Reproduce each entry exactly as written.

<<<<

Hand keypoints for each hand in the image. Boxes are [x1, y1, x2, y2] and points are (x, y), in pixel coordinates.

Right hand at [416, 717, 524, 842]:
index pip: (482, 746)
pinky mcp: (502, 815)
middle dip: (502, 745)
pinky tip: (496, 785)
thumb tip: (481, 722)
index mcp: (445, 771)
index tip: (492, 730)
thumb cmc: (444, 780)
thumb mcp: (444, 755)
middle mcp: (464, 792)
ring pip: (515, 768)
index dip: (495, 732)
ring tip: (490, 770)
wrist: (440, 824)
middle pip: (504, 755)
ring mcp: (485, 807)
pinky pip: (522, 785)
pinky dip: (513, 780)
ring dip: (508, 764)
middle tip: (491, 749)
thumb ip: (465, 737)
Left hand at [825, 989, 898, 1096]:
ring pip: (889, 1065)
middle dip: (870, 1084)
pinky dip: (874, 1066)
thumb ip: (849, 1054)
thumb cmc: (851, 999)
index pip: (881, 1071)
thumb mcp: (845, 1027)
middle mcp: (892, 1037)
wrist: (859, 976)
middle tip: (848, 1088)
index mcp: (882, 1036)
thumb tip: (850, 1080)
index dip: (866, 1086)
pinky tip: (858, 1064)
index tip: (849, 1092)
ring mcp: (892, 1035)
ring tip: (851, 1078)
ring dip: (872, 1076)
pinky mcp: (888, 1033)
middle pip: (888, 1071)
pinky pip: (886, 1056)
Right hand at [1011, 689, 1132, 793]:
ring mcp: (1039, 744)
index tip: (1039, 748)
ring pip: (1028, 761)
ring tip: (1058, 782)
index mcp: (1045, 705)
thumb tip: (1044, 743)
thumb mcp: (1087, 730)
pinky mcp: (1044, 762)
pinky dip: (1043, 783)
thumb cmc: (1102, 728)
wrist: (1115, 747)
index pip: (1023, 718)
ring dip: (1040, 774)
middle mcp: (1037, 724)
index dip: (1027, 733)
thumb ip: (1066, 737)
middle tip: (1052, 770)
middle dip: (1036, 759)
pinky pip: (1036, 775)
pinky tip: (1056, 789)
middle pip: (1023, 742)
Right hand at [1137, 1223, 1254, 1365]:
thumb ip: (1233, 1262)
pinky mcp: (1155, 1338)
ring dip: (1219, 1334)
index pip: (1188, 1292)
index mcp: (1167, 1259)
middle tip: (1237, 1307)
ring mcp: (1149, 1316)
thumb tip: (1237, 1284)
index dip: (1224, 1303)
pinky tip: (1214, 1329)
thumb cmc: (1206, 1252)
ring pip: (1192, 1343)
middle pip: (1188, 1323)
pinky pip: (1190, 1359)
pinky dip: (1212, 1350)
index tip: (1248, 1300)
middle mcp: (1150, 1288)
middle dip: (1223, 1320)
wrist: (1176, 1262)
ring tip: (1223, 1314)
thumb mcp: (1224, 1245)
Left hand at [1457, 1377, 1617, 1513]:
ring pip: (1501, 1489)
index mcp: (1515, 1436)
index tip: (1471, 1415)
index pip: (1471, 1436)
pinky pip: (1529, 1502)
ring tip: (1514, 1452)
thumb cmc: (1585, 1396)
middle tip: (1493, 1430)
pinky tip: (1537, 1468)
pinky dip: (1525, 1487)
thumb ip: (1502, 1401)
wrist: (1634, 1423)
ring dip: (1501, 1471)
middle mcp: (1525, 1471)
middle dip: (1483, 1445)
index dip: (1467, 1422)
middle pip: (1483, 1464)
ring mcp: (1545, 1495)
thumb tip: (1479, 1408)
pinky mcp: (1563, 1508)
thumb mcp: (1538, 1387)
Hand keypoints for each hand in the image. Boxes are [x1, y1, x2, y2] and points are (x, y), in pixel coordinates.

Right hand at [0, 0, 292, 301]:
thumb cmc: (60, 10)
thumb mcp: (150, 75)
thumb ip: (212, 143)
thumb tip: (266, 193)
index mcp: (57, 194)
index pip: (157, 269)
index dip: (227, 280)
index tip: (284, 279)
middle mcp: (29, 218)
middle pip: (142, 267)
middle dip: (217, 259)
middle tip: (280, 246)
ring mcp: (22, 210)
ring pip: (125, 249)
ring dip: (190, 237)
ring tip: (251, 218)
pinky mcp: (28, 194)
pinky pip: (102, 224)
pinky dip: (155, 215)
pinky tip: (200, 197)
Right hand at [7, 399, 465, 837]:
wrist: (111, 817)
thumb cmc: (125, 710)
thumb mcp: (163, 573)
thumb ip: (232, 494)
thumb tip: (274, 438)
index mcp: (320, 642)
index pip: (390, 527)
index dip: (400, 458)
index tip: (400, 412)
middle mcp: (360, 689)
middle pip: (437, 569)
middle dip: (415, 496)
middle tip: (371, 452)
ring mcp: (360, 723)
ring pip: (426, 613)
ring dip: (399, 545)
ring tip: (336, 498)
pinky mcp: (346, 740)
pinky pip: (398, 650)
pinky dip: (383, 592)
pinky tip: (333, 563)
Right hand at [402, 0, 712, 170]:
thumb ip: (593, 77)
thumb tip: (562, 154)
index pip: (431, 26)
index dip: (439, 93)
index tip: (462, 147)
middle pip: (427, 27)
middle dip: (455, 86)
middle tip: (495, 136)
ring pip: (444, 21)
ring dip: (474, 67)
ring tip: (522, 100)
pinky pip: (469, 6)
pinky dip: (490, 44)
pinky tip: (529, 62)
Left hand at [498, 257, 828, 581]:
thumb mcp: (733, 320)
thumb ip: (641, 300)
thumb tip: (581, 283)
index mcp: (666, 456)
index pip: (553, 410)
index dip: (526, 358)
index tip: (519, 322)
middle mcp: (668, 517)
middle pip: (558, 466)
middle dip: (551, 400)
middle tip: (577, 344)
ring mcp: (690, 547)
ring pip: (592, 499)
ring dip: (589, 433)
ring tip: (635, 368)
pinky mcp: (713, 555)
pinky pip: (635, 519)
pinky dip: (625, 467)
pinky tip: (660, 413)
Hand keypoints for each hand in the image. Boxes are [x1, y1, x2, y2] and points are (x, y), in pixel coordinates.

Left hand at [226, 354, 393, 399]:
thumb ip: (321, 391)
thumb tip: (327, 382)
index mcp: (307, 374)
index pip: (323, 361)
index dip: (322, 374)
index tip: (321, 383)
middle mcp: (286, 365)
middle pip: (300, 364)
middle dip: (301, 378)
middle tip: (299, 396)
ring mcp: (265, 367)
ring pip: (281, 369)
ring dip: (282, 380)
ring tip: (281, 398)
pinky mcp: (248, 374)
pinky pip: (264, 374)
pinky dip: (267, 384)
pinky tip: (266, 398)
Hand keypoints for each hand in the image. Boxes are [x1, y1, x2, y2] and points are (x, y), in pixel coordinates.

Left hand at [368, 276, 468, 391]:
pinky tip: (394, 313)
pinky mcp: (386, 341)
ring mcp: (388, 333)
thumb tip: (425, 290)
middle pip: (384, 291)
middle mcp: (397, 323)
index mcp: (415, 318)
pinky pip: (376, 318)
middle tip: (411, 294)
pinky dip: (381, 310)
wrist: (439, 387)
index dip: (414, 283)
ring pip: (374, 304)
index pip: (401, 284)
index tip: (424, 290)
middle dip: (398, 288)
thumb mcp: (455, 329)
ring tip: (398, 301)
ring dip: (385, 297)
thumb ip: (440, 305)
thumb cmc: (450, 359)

>>>>

== Exercise solution ==
Hand keypoints for each hand in the image. Boxes are [x1, y1, x2, y2] and points are (x, y), in pixel coordinates.

Right hand at [416, 717, 524, 842]:
index pip: (482, 746)
pinky mcp: (502, 815)
middle dip: (502, 745)
pinky tip: (496, 785)
thumb tip: (481, 722)
index mcp: (445, 771)
index tip: (492, 730)
thumb cmc: (444, 780)
thumb mcp: (444, 755)
middle mcp: (464, 792)
ring pip: (515, 768)
index dip: (495, 732)
ring tip: (490, 770)
wrist: (440, 824)
middle pip: (504, 755)
ring mcp: (485, 807)
pinky pip: (522, 785)
pinky dip: (513, 780)
ring dip: (508, 764)
middle tip: (491, 749)
thumb ip: (465, 737)
Left hand at [825, 989, 898, 1096]:
ring pip: (889, 1065)
middle dip: (870, 1084)
pinky dip: (874, 1066)
thumb ip: (849, 1054)
thumb cmc: (851, 999)
index pip: (881, 1071)
thumb mcp: (845, 1027)
middle mcp: (892, 1037)
wrist: (859, 976)
middle tip: (848, 1088)
index mcp: (882, 1036)
thumb tip: (850, 1080)
index dip: (866, 1086)
pinky tip: (858, 1064)
index tip: (849, 1092)
ring mcp: (892, 1035)
ring tip: (851, 1078)
ring dip: (872, 1076)
pinky mcp: (888, 1033)
middle pip: (888, 1071)
pinky pip: (886, 1056)
Right hand at [1011, 689, 1132, 793]:
ring mcp: (1039, 744)
index tip: (1039, 748)
ring pip: (1028, 761)
ring tip: (1058, 782)
index mcp: (1045, 705)
thumb tip: (1044, 743)
thumb mcp: (1087, 730)
pinky mcp: (1044, 762)
pinky dip: (1043, 783)
thumb cmc: (1102, 728)
wrist: (1115, 747)
index pip: (1023, 718)
ring dip: (1040, 774)
middle mcp: (1037, 724)
index dip: (1027, 733)
thumb ip: (1066, 737)
middle tip: (1052, 770)
middle dip: (1036, 759)
pinky pip: (1036, 775)
pinky tip: (1056, 789)
middle pip: (1023, 742)
Right hand at [1137, 1223, 1254, 1365]:
thumb ip: (1233, 1262)
pinky mcp: (1155, 1338)
ring dip: (1219, 1334)
index pip: (1188, 1292)
index mcp: (1167, 1259)
middle tip: (1237, 1307)
ring mcp: (1149, 1316)
thumb tip: (1237, 1284)
index dip: (1224, 1303)
pinky tip: (1214, 1329)
thumb cmc: (1206, 1252)
ring pip: (1192, 1343)
middle pip: (1188, 1323)
pinky pip: (1190, 1359)
pinky dip: (1212, 1350)
index tip: (1248, 1300)
middle mcp: (1150, 1288)
middle dip: (1223, 1320)
wrist: (1176, 1262)
ring tip: (1223, 1314)
thumb mcp: (1224, 1245)
Left hand at [1457, 1377, 1617, 1513]:
ring pip: (1501, 1489)
index mcp: (1515, 1436)
index tip: (1471, 1415)
index pip: (1471, 1436)
pinky pip: (1529, 1502)
ring tip: (1514, 1452)
thumb cmc: (1585, 1396)
middle tip: (1493, 1430)
pinky tip: (1537, 1468)
pinky dip: (1525, 1487)
thumb ip: (1502, 1401)
wrist: (1634, 1423)
ring dip: (1501, 1471)
middle mcp: (1525, 1471)
middle dip: (1483, 1445)
index dip: (1467, 1422)
middle pip: (1483, 1464)
ring mcp: (1545, 1495)
thumb tip: (1479, 1408)
pinky mcp: (1563, 1508)
thumb mcp: (1538, 1387)
Hand keypoints for each hand in the image. Boxes are [x1, y1, x2, y2] and points are (x, y), in pixel coordinates.

Right hand at [0, 0, 292, 301]:
thumb cmc: (60, 10)
thumb mcp: (150, 75)
thumb ip: (212, 143)
thumb tip: (266, 193)
index mcp: (57, 194)
index pip: (157, 269)
index dip: (227, 280)
index tip: (284, 279)
middle mcp: (29, 218)
middle pip: (142, 267)
middle dip: (217, 259)
middle tip: (280, 246)
ring mcp: (22, 210)
ring pip: (125, 249)
ring dip: (190, 237)
ring tip: (251, 218)
pinky mcp: (28, 194)
pinky pip: (102, 224)
pinky dip: (155, 215)
pinky tip: (200, 197)
Right hand at [7, 399, 465, 837]:
wrist: (111, 817)
thumb cmc: (125, 710)
thumb mcp: (163, 573)
thumb ip: (232, 494)
thumb tip: (274, 438)
index mcp: (320, 642)
index pip: (390, 527)
index dip: (400, 458)
index tip: (400, 412)
middle mcp: (360, 689)
middle pip: (437, 569)
middle dip: (415, 496)
middle tip: (371, 452)
ring mcp: (360, 723)
ring pip: (426, 613)
ring dip: (399, 545)
ring tip: (336, 498)
pinky mcp: (346, 740)
pinky pip: (398, 650)
pinky dip: (383, 592)
pinky tip: (333, 563)
Right hand at [402, 0, 712, 170]:
thumb ip: (593, 77)
thumb tip: (562, 154)
index pip: (431, 26)
index dip: (439, 93)
index tip: (462, 147)
middle pip: (427, 27)
middle dip: (455, 86)
middle tip: (495, 136)
ring pip: (444, 21)
ring dip: (474, 67)
ring tip: (522, 100)
pinky pip: (469, 6)
pinky dip: (490, 44)
pinky tip: (529, 62)
Left hand at [498, 257, 828, 581]:
thumb mcp: (733, 320)
thumb ip: (641, 300)
thumb tip: (581, 283)
index mcp: (666, 456)
index pip: (553, 410)
index dip: (526, 358)
index tip: (519, 322)
middle mcp: (668, 517)
middle pip: (558, 466)
middle dip: (551, 400)
middle tip: (577, 344)
ring mcp: (690, 547)
ring pip: (592, 499)
ring dip: (589, 433)
ring tip: (635, 368)
pinky mcp: (713, 555)
pinky pip: (635, 519)
pinky dip: (625, 467)
pinky tip: (660, 413)
Hand keypoints for each hand in the image. Boxes are [x1, y1, x2, y2] and points are (x, y), in pixel coordinates.

Left hand at [226, 354, 393, 399]:
thumb ip: (321, 391)
thumb tip: (327, 382)
index mcp: (307, 374)
index pip: (323, 361)
index dip: (322, 374)
index tip: (321, 383)
middle mcp: (286, 365)
middle pip: (300, 364)
middle dip: (301, 378)
middle tip: (299, 396)
ring mcp: (265, 367)
ring pip: (281, 369)
ring dip: (282, 380)
ring tip: (281, 398)
pinky mcp: (248, 374)
pinky pip: (264, 374)
pinky dip: (267, 384)
pinky tip: (266, 398)
Hand keypoints for each hand in the image. Boxes are [x1, y1, x2, y2] and points are (x, y), in pixel coordinates.

Left hand at [368, 276, 468, 391]:
pinky tip: (394, 313)
pinky mcp: (386, 341)
ring mcp: (388, 333)
thumb tip: (425, 290)
middle pip: (384, 291)
middle mcp: (397, 323)
index mcp: (415, 318)
pinky pip: (376, 318)
middle tip: (411, 294)
pinky dip: (381, 310)
wrist: (439, 387)
index dip: (414, 283)
ring pip: (374, 304)
index pip: (401, 284)
index tip: (424, 290)
middle dip: (398, 288)
thumb mcp: (455, 329)
ring tip: (398, 301)
ring dip: (385, 297)
thumb ip: (440, 305)
thumb cmc: (450, 359)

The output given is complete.